Marbury contra Madison
El proceso del Estatut de Cataluña ha sido llevado con notable insensatez por la mayoría de la clase política
Muchos creen que el constitucionalismo moderno nació en Estados Unidos a raíz de una sentencia de la Corte Suprema, el llamado "caso Marbury contra Madison", que dejó por primera vez establecido, con total claridad, que la Constitución debe prevalecer sobre cualquier otra ley y que debe existir un tribunal que sea garante de esa primacía, con capacidad para declarar inválidas disposiciones del Parlamento, leyes de la nación y cualquier tipo de normas que, a su criterio, sean contraria a la Carta Magna.
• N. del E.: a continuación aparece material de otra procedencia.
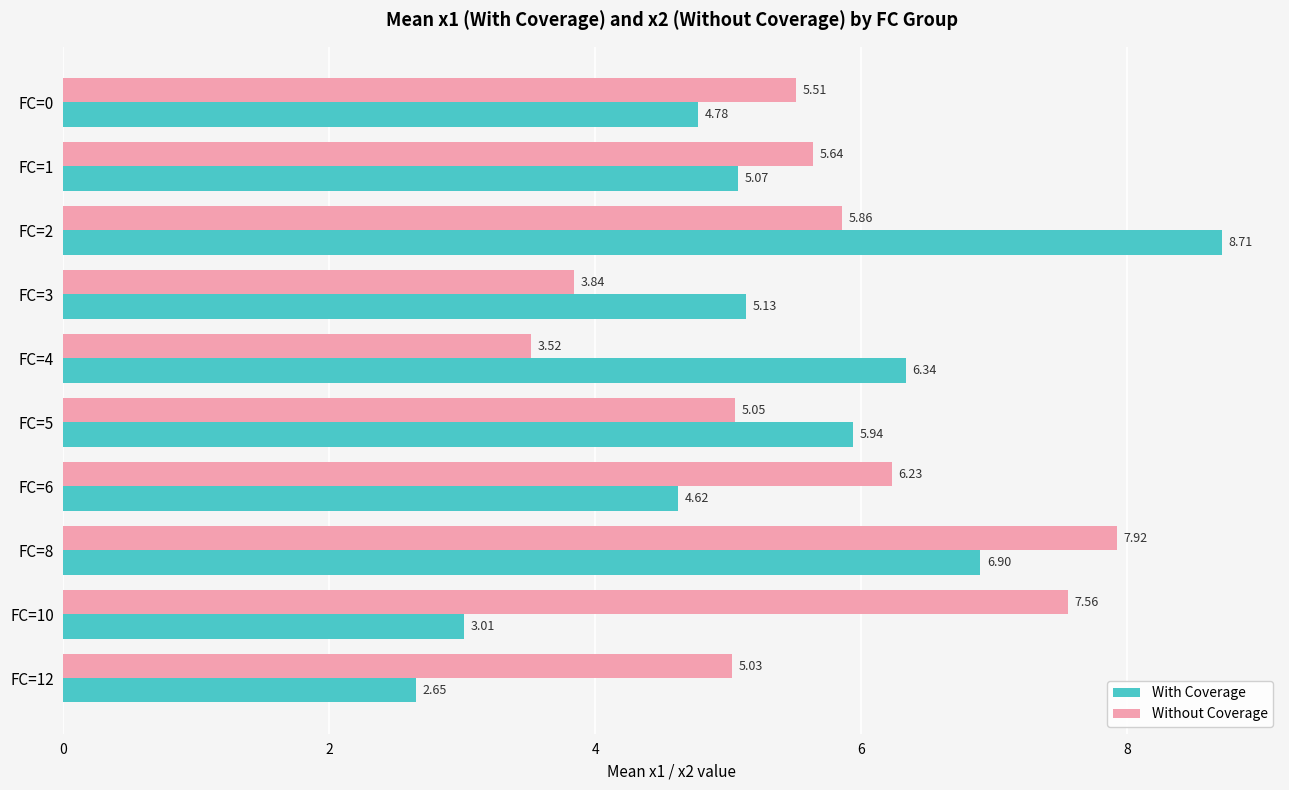

What is the total value across all series at FC=10?

10.6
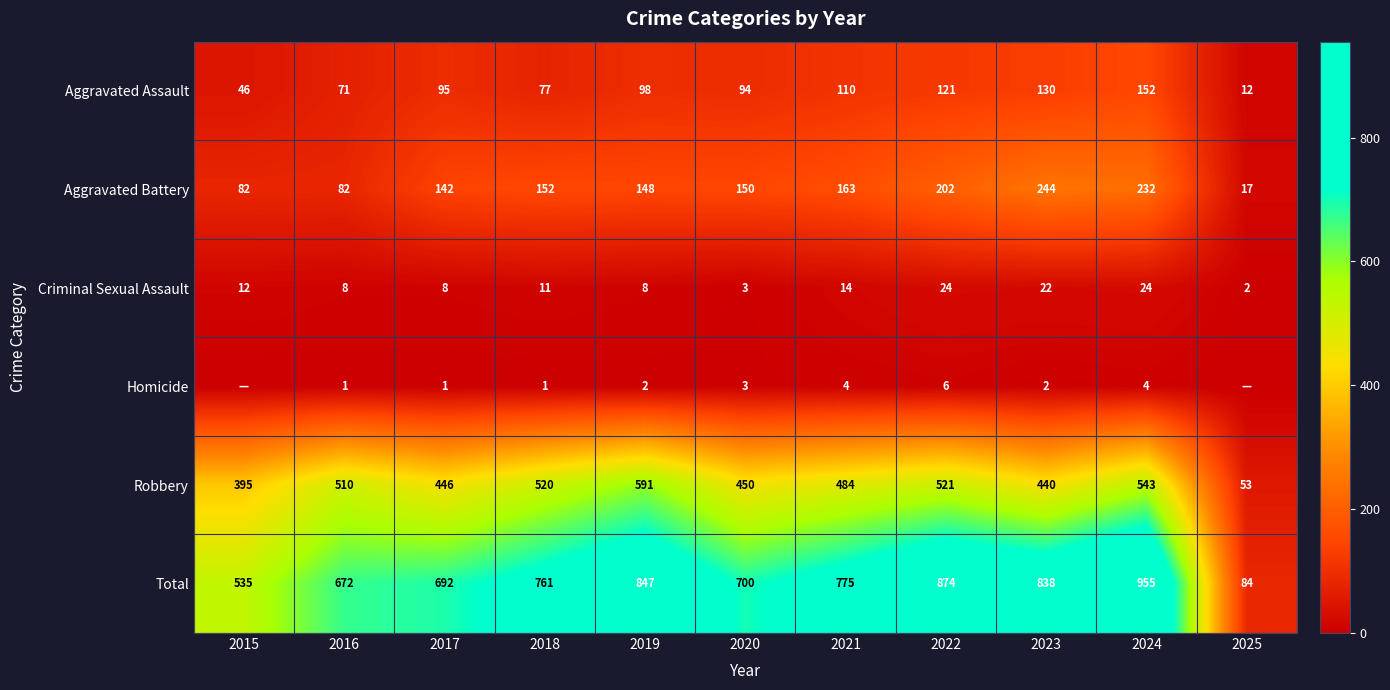

How many distinct data groups are displayed?

6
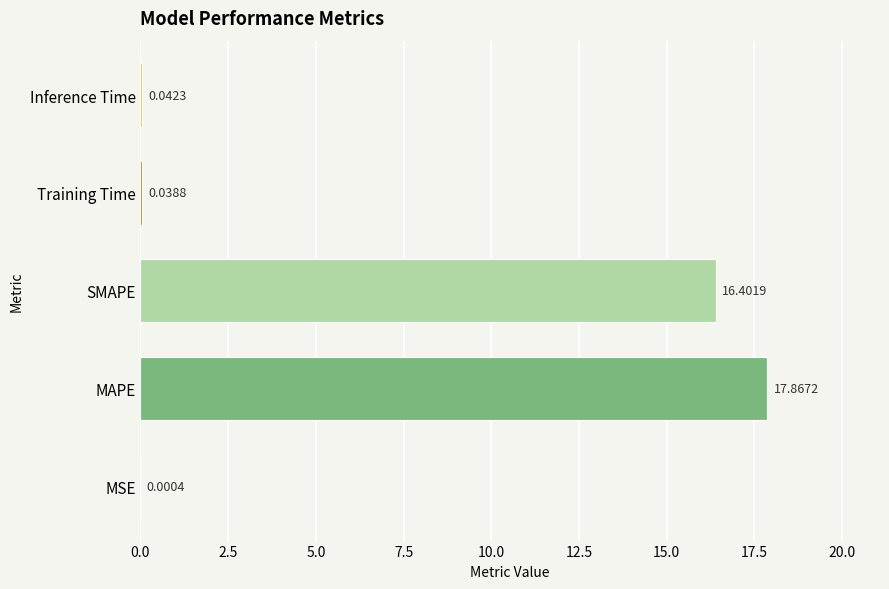

Where is the data nearest to the value 8?

Inference Time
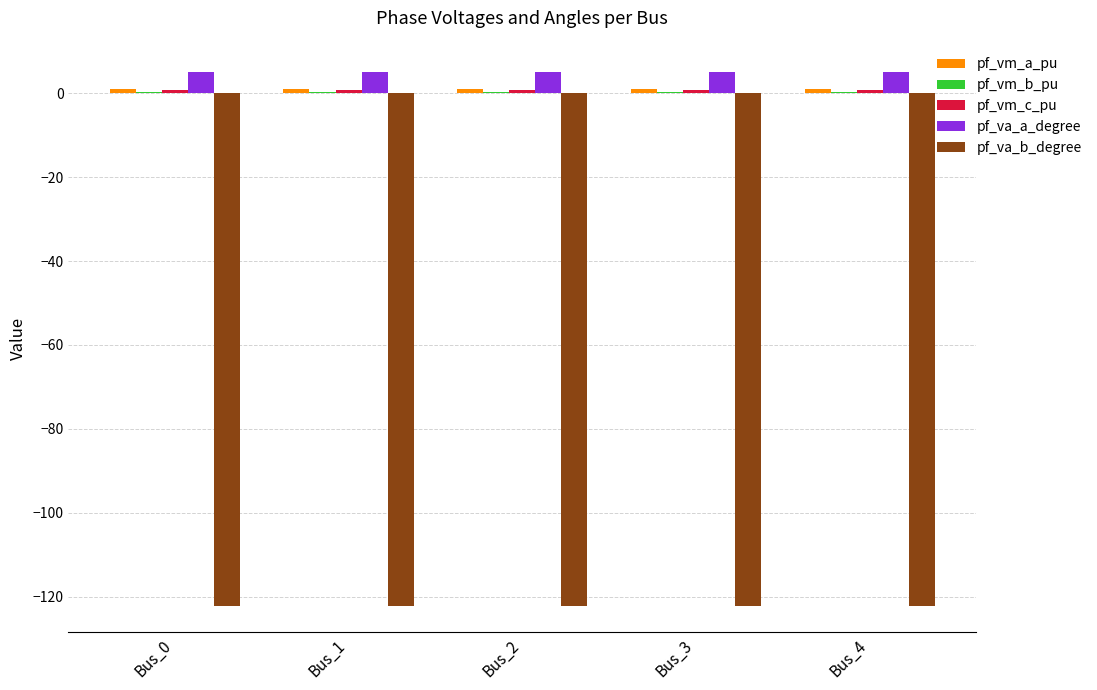

How many groups of bars are there?

5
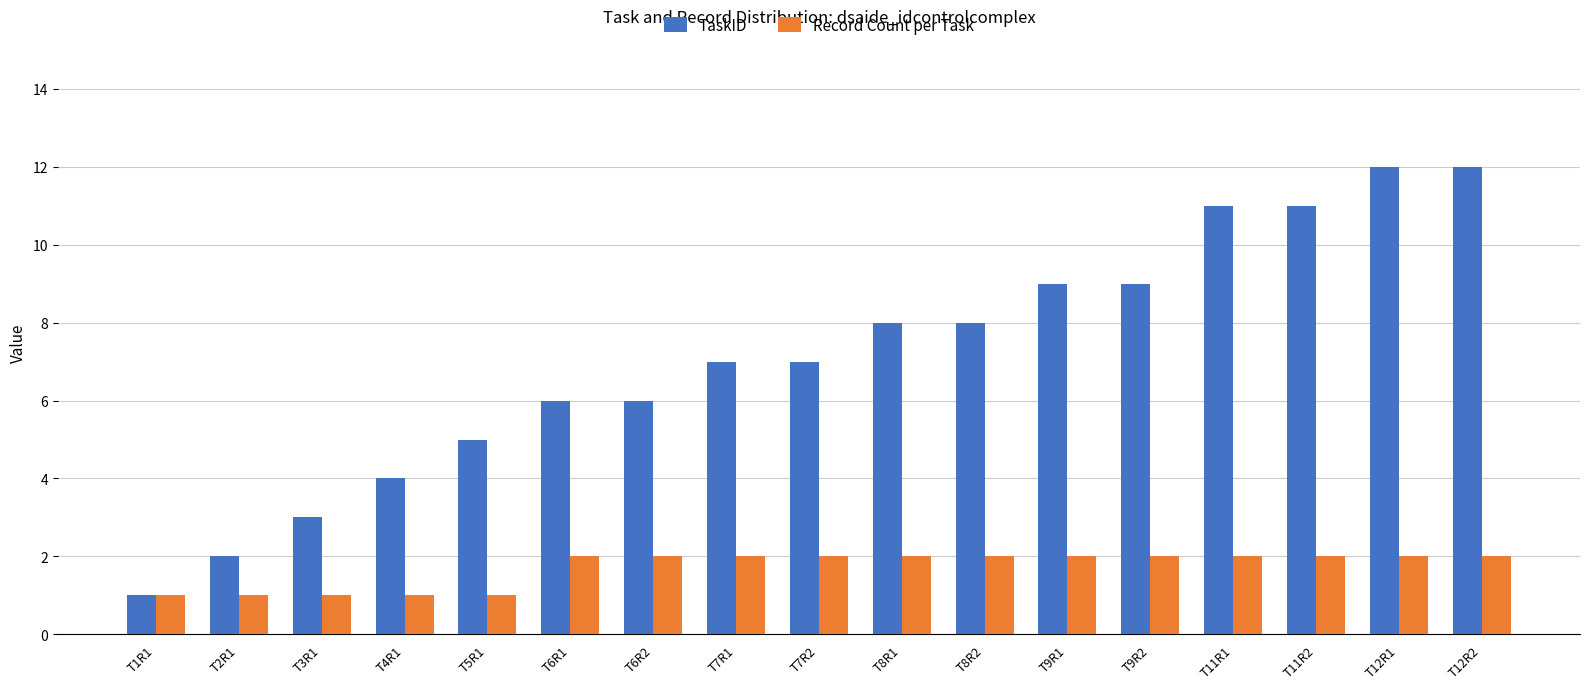

What is the label of the 1st bar from the left?

T1R1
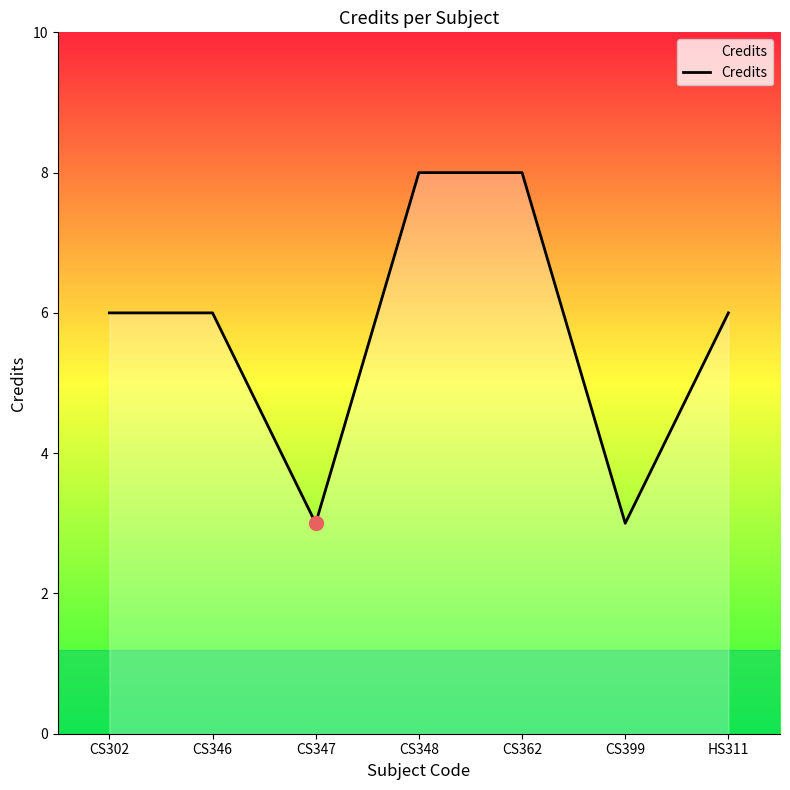

Between HS311 and CS348, which is larger?

CS348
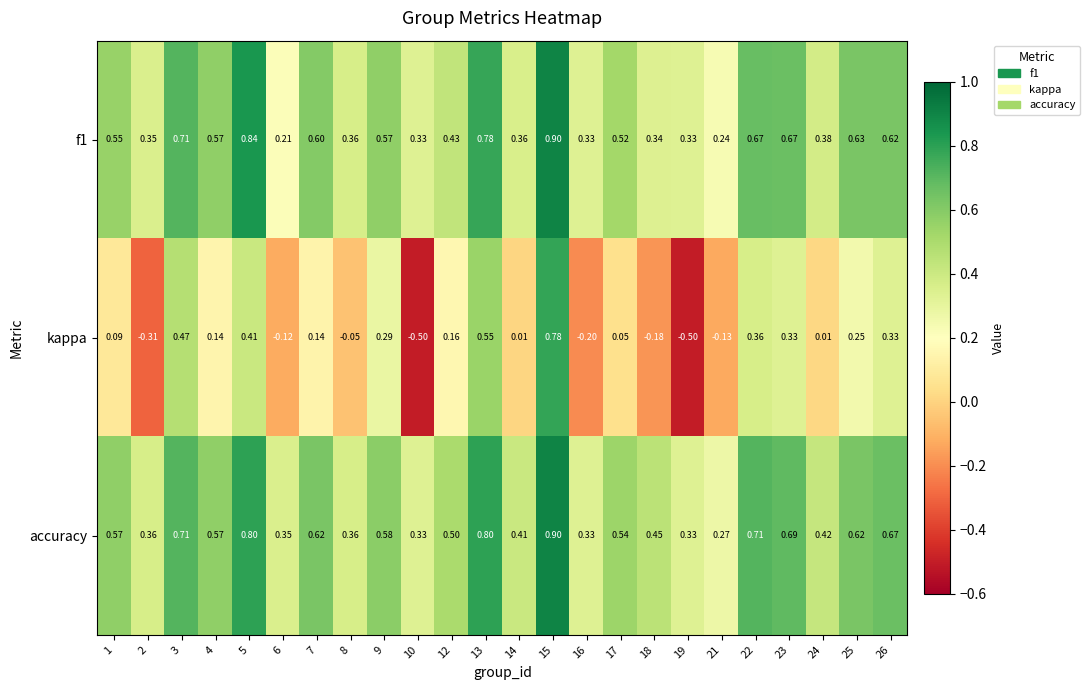

Which series has the largest total across all categories?

accuracy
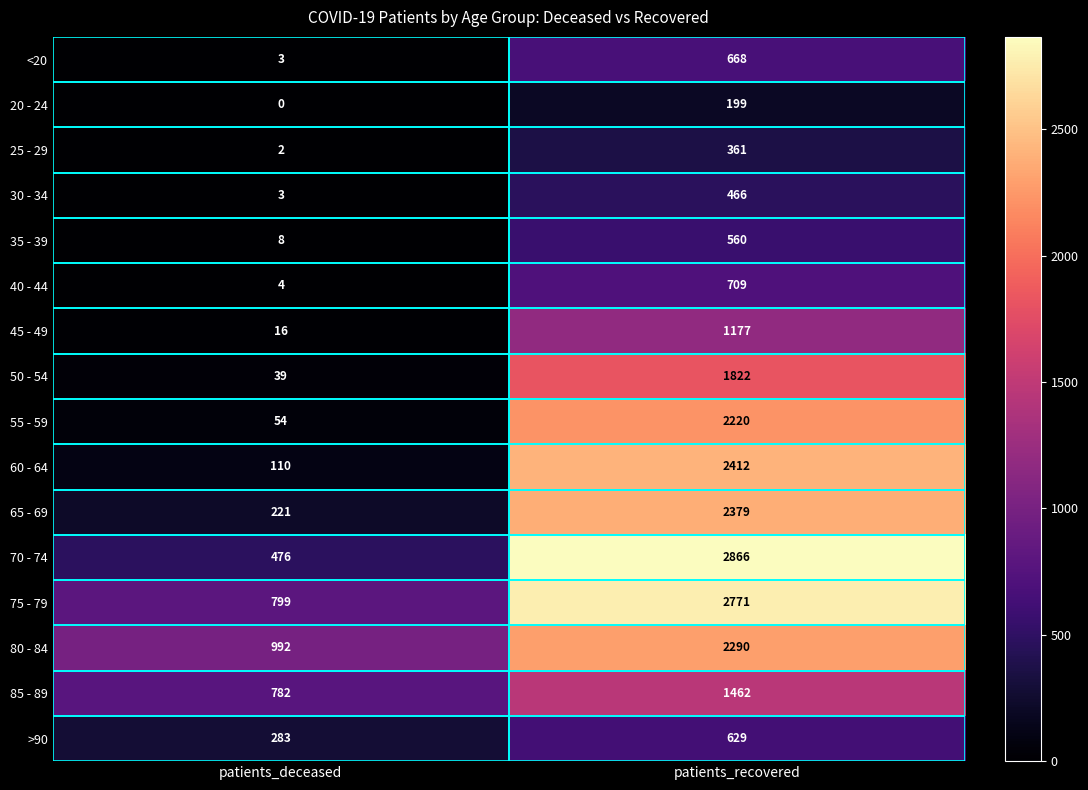

How many series are shown in this chart?

16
Desde entonces, 1803, las Cortes Supremas de muchos países democráticos, sobre todo los federales, han declarado inválidas, total o parcialmente, leyes aprobadas por Congresos o respaldadas por votos populares. No es habitual, por supuesto, pero tampoco un escándalo, que en Estados Unidos de América o en Alemania una ley aprobada por el Parlamento o por los cuerpos legislativos de los estados federados sea corregida por decisión de su propia Corte Suprema o equivalente.
Es evidente que las Constituciones no son intocables. Benjamin Franklin, uno de los padres fundadores de Estados Unidos, decía que la norteamericana parecía estar ahí para siempre, pero que "lo único realmente seguro son la muerte y los impuestos". De hecho, la Carta Magna de Estados Unidos, un documento intelectual formidable, que ha inspirado la moderna democracia en todo el mundo, pero que fue aprobada casi por los pelos en algunos Estados de la Unión, ha sufrido una treintena de enmiendas (incluida la limitación de dos periodos para la presidencia, acordada en 1951). Pero mientras que no se ha modificado, la Corte Suprema se ha empeñado en exigir que el texto fundamental prevaleciera sobre cualquier otro, por encima incluso del voto parlamentario y "a pesar de lo que establezcan en contra las leyes o las constituciones de los estados federados", según explicaba el fallo de Marbury contra Madison.
Algo muy parecido es lo que acaba de suceder en España con la sentencia del Tribunal Constitucional en relación con el nuevo Estatut de Cataluña. Los miembros de la Corte han reiterado la primacía de la Constitución sobre cualquier otra norma, aunque haya sido aprobada por el Parlamento y refrendada por el voto popular, y han estimado que era necesario corregir un determinado número de artículos. A la espera de conocer el fallo completo, parece que han sido tocados aspectos muy delicados pero que una parte muy sustancial del nuevo Estatut se mantiene en pie, por lo que debería ser posible, para unos y otros, mantener una cierta dosis de sensatez.
En cualquier caso, la primera impresión debería ser de alivio porque existe una sentencia, después de cuatro terribles años en los que las posiciones tan enconadas de los distintos sectores representados en el TC impidieron el acuerdo, y alivio porque se mantiene la línea del Marbury contra Madison y el principio de prevalencia de la Constitución. Nadie ha puesto en duda la primacía de la voluntad popular, como se afirma en Cataluña, sino que bien al contrario, el fallo ha defendido sobre todas las cosas esa voluntad popular soberana: simplemente ha reiterado que recae sobre el conjunto del pueblo español, único capacitado para cambar la Constitución.
Pero, pasada esa primera sensación, queda también la amargura de constatar el coste político e institucional que ha tenido este proceso, llevado a cabo con una notable insensatez por parte de la mayoría de la clase política, tanto en el conjunto de España como en Cataluña. Unos, por pretender ignorar los elementos de inconstitucionalidad que existían en el Estatut, como demuestra la sentencia. Y otros, por pretender ignorar el deseo legítimo de una buena parte de la sociedad catalana de encontrar cauces para ampliar ese autogobierno. Una mirada sin obcecación a lo ocurrido en estos cuatro años debería animar a los dirigentes políticos a no tentar más al diablo y a mantener una actitud más lúcida. Estos no son tiempos para permitirse más acometidas ciegas.